_Fragmento de página_.
☆ ☆ ☆ ☆ ☆

Siglo y medio de presencia educadora, con un colegio en la ciudad de Mérida (1628-1767), significativos tanteos fundacionales en Caracas y apenas medio siglo en los inexplorados territorios de las misiones en las cabeceras del Orinoco, dejaron una huella imborrable en la historia de Venezuela.
Durante un siglo los jesuitas trataron sin éxito de asentar su trabajo en el Alto Orinoco como avanzada de los llanos del Meta y Casanare, adonde entraban por los lados de Colombia. Fue el P. Gumilla quien, ya entrado el siglo XVIII, logró avanzar por el Orinoco y establecer bases más estables en medio de mil peligros y penalidades.
La actual ciudad de Cabruta en la confluencia del Apure y el Orinoco fue fundada por el P. Bernardo Rotella (en 1740), quien murió en ella ocho años después.
Más tarde sobresale el P. Felipe Salvador Gilij, quien dedicó 19 años de su vida a las misiones en el Orinoco, de donde salió a causa de la expulsión decretada por Carlos III. Su aporte filológico es el más relevante de cuantos hicieron los jesuitas misioneros del Orinoco.
Al igual que los padres Gumilla, Rotella y otros, el P. Gilij se esmeró en estudiar las lenguas indígenas llegando a dominar tres de ellas. Su Ensayo de Historia Americana es todavía hoy de máximo interés para el conocimiento y comprensión de los indígenas de las regiones del Alto Orinoco. A él debemos la primera clasificación de las lenguas del Orinoco. Sus aportes a la geografía, etnología e historia natural de Orinoco son notables.
El P. Gumilla, en su obra El Orinoco Ilustrado, contó cómo, hacia 1732, realizó la primera plantación de café en Venezuela. Asimismo se estableció la cría del ganado vacuno y el cultivo de otras plantas para poder mantener la población indígena agrupada en poblados.
Otro hombre sobresaliente fue el P. Manuel Román, quien dedicó 30 años de su vida a las misiones del Orinoco, donde murió en 1764. Dio a conocer como segura la existencia del brazo Casiquiare, enlace fluvial entre las cuencas del Orinoco y del Amazonas. Contribuyó a la defensa de las fronteras y de los indígenas contra las incursiones de los portugueses desde el Brasil.

☆ ☆ ☆ ☆ ☆

_Datos mostrados_.
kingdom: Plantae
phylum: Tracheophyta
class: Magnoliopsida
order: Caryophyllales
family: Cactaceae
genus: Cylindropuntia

☆ ☆ ☆ ☆ ☆

_Tareas pendientes_.
a. ¿En qué año fundó el P. Bernardo Rotella la ciudad de Cabruta, según el fragmento sobre los jesuitas?
b. Reproduce palabra por palabra la parte del fragmento sobre los jesuitas que comienza con las palabras "Otro hombre sobresaliente" y termina con "desde el Brasil.".
c. Enumera a todos los sacerdotes jesuitas que el fragmento sobre los jesuitas nombra.
El listado no guarda ninguna relación con el fragmento sobre los jesuitas.

_Respuestas en orden_.
a. En 1740.

b.
Otro hombre sobresaliente fue el P. Manuel Román, quien dedicó 30 años de su vida a las misiones del Orinoco, donde murió en 1764. Dio a conocer como segura la existencia del brazo Casiquiare, enlace fluvial entre las cuencas del Orinoco y del Amazonas. Contribuyó a la defensa de las fronteras y de los indígenas contra las incursiones de los portugueses desde el Brasil.

c. P. Gumilla, P. Bernardo Rotella, P. Felipe Salvador Gilij y P. Manuel Román.